- _Work request_
Rewrite all of the material below, replacing every "value" with "level" and changing nothing else. Omit the pictures from your answer.

[Chart interpretation exercises]
________________________
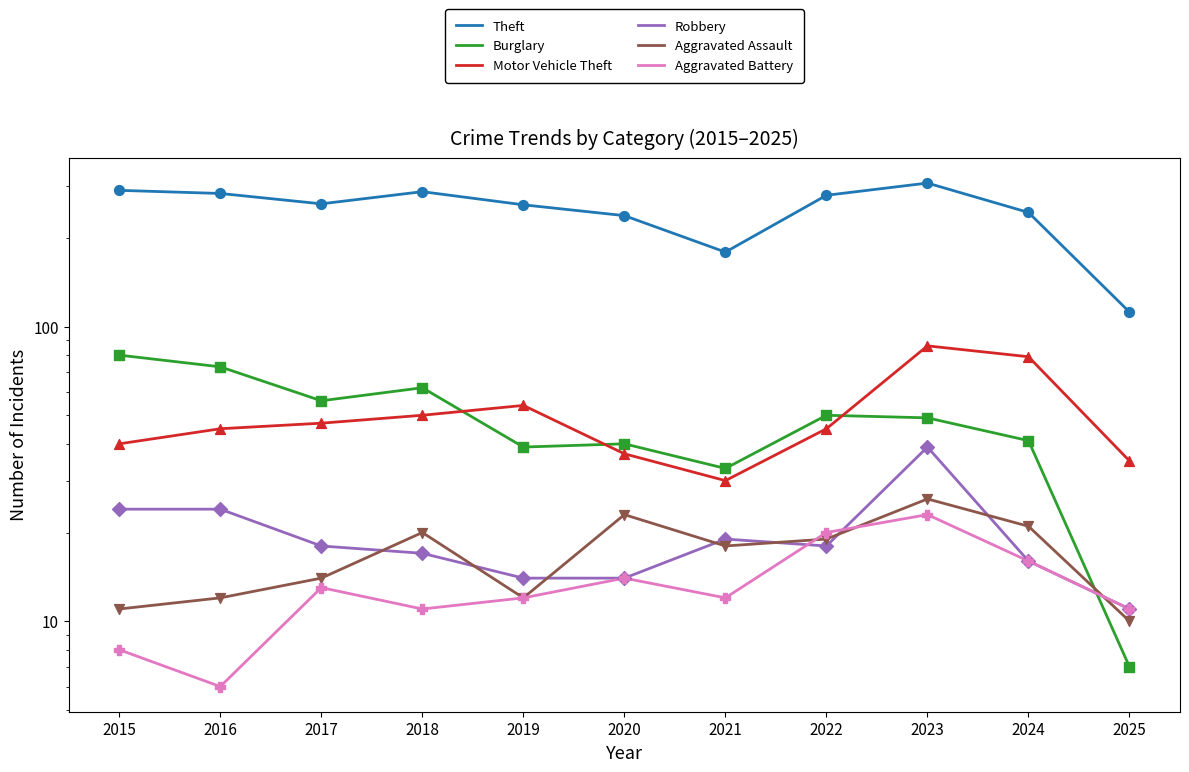

Is the value of Aggravated Battery at 2020 greater than the value of Robbery at 2017?

No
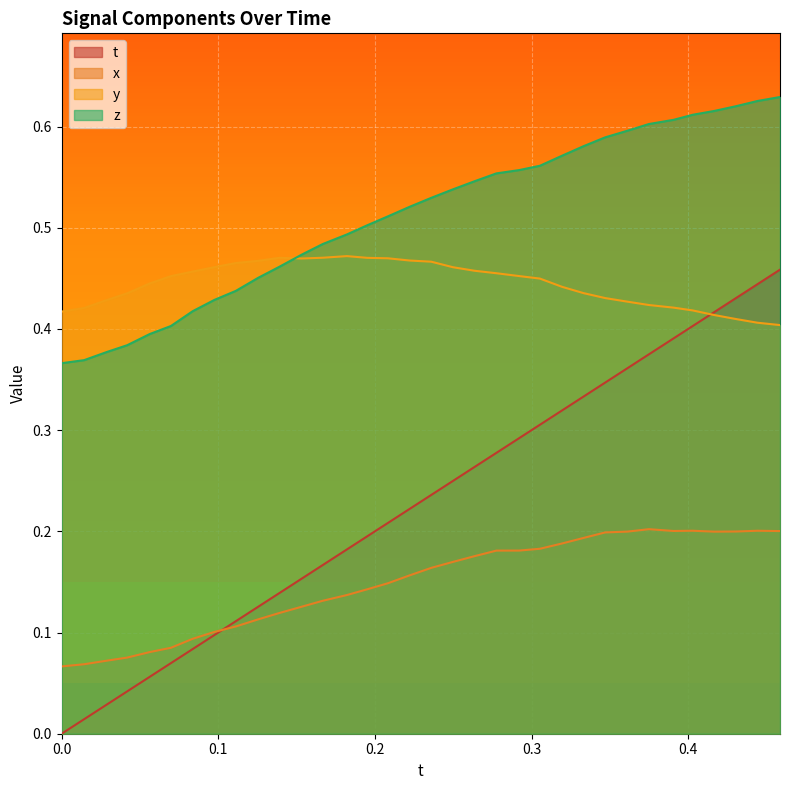

True or false: y and x cross at least once.

False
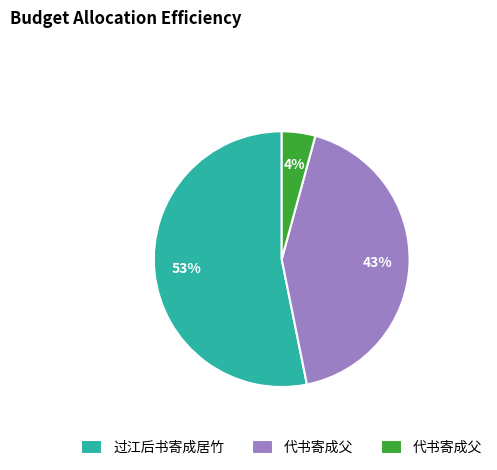

To the nearest percent, what is the average slice percentage?

33%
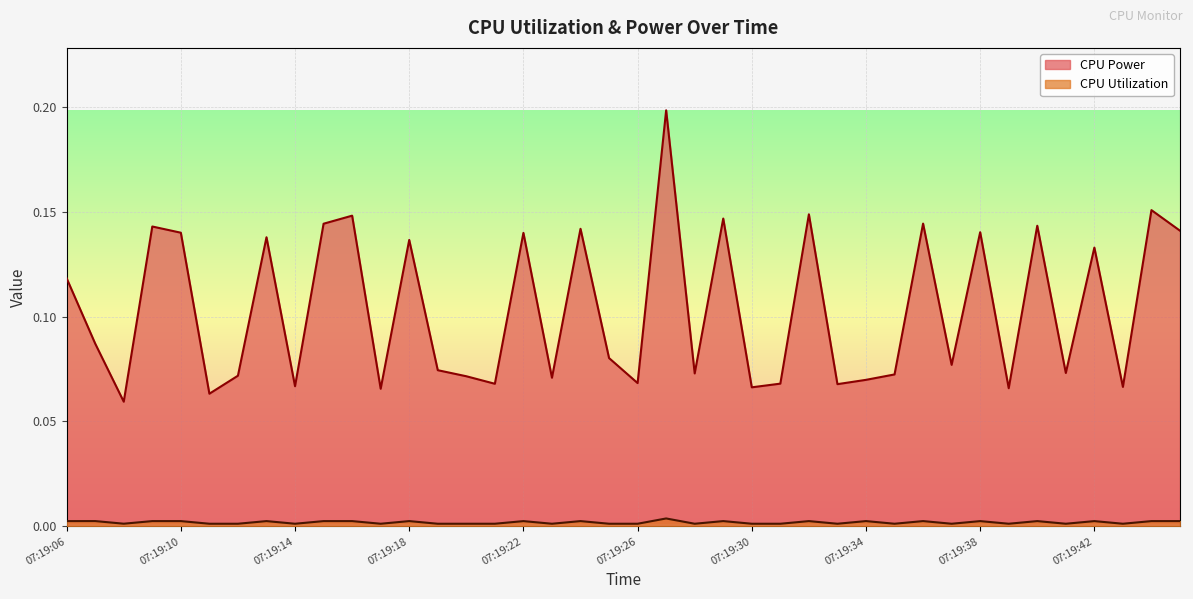

How many categories are shown in the chart?

40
________________________
- _Result_
Is the level of Aggravated Battery at 2020 greater than the level of Robbery at 2017?

No

True or false: y and x cross at least once.

False

To the nearest percent, what is the average slice percentage?

33%

How many categories are shown in the chart?

40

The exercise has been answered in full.